UPDATE: In a related piece Mitch Berg unleashes a devasting Fisking on the St. Paul City Council for their asinine attack on the PATRIOT Act. Guess what guys – a little thing called the Civil War pretty much ended the idea that localities can arbitrarily nullify federal law. So, if you think it’s brave to oppose the PATRIOT Act in such a way you’re also conceding that a town that thinks that segregation is wonderful has a right to ignore the Civil Rights Act. Federal law is supreme, and last time I checked the left thought that was a good thing…

11 thoughts on “Common Sense On The PATRIOT Act

  1. So, the fact that PATRIOT is being used to hand down sentences in drug cases ten times longer or more for relatively tame crimes doesn’t faze you?

    Personally I’m against legislation that lends itself to misuse, but I guess I’m crazy like that.

  2. So, the fact that PATRIOT is being used to hand down sentences in drug cases ten times longer or more for relatively tame crimes doesn’t faze you?
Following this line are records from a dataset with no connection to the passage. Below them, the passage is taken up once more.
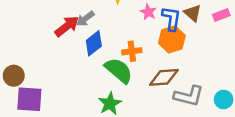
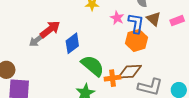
gray arrow: (85, 19) -> (36, 40), moved
orange cross: (132, 51) -> (112, 78), moved

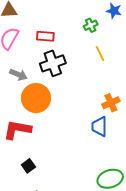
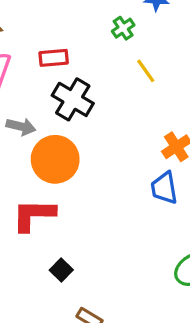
black cross: (53, 63) -> (73, 99), turned -30

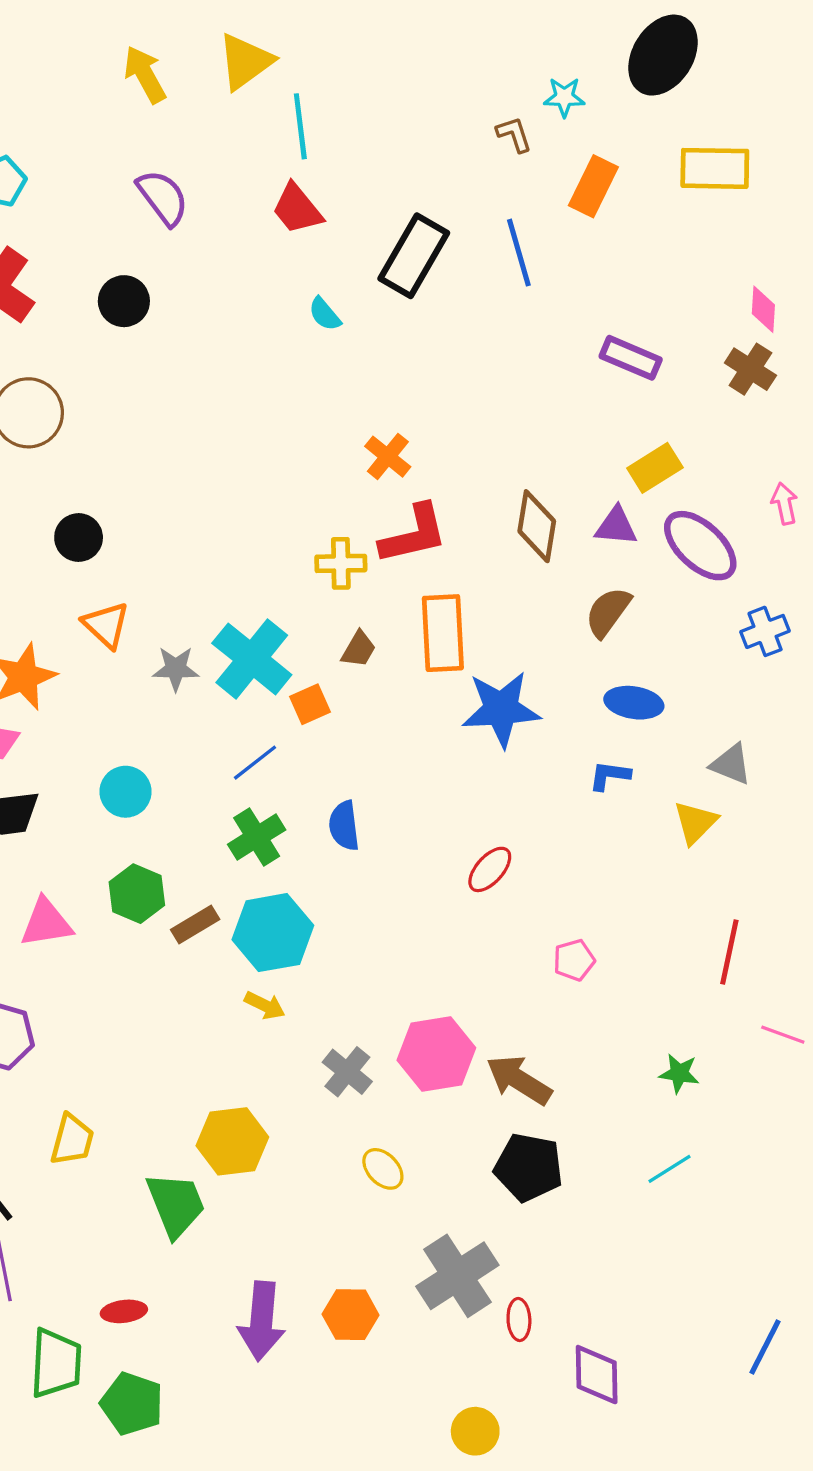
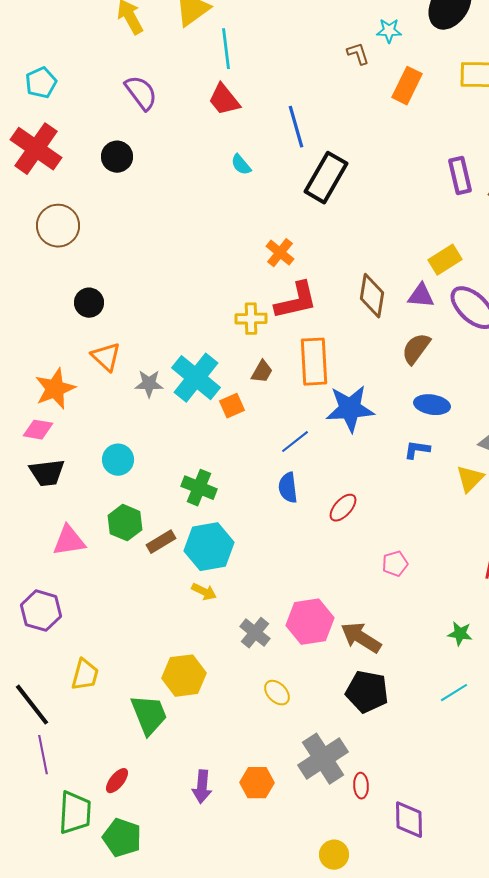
blue line: (519, 253) -> (296, 127), moved
black rectangle: (414, 256) -> (326, 178), moved
purple rectangle: (631, 358) -> (460, 176), moved, turned 54
blue line: (255, 763) -> (295, 442), moved
blue semicircle: (344, 826) -> (288, 488), moved
green cross: (257, 837) -> (199, 488), turned -36
red ellipse: (124, 1311) -> (117, 781), turned -44
purple arrow: (262, 1321) -> (202, 787), size x0.7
    That would be news to me… care to cite a source for this?

  3. That would be news to me… care to cite a source for this?

    Happy to – here’s several:

    http://www.jointogether.org/sa/news/summaries/reader/0,1854,567051,00.html

    http://www.reviewjournal.com/lvrj_home/2003/Nov-05-Wed-2003/news/22521283.html

    I’d heard a story about a guy running a meth lab, a crime that usually earns a sentence of a few months or years, getting life under a charge of “manufacturing chemical weapons”. But upon research that turns out not to be a misuse of PATRIOT but rather of a similar state law. Nonetheless I think the articles above speak for themselves. The PATRIOT act isn’t being used for just terrorism. Liberals aren’t concerned about cartoonish fears of our library records being searched. We’re concerned about a very real-world trend of PATRIOT being used for investigations that have nothing to do with terrorism.

  4. On the first article, we know that money used in drug traffic is being used for terrorism as we’ve already intercepted drug shipments with al-Qaeda operatives.

    As for the second, I’ve already talked about that misuse of the PATRIOT Act – however, the individual was not charged under the PATRIOT Actthe actual press release on the indictment is here – he was charged under the same RICO statutes that has been used in organized crime cases for decades. Furthermore, Garaldi pled guilty in federal court to these charges.

    My only beef in that case is that the money-laundering provisions of PATRIOT should have been passed seperately – it’s a matter of perception rather than substantive law. Also, there nothing new in the PATRIOT Act in this case, it simply made the procedures easier for law enforcement, there’s nothing in the case that they couldn’t have done had the PATRIOT Act not existed.

  5. Jay, I am so glad to see someone else defendng the Patriot Act. We’re a small club amongst bloggers, and I’m heartened by your strong argument.

    I would have to offer you an minor quibble, however. The “Zodiac killer” operated primarily in the San Francisco area in the early 70s. If investigation of him commenced in New York in 1990, that would be news to me. Perhaps you were thinking of someone else.

    Keep up the good work.

  6. I would have to offer you an minor quibble, however. The “Zodiac killer” operated primarily in the San Francisco area in the early 70s. If investigation of him commenced in New York in 1990, that would be news to me. Perhaps you were thinking of someone else.

    That’s what I thought at first, but apparently there were two "Zodiac killers" – the second presumably being a copycat of the first…

  7. Call me crazy, but I have a hard time believing that knee-jerk legislation passed on the heels of a culture-shaking national tragedy can be air-tight and proof against misuse. I mean, when was the last time that happened?

  8. What are your thoughts on the use of the PATRIOT Act out in Las Vegas? Obviously that has nothing to do with terrorism.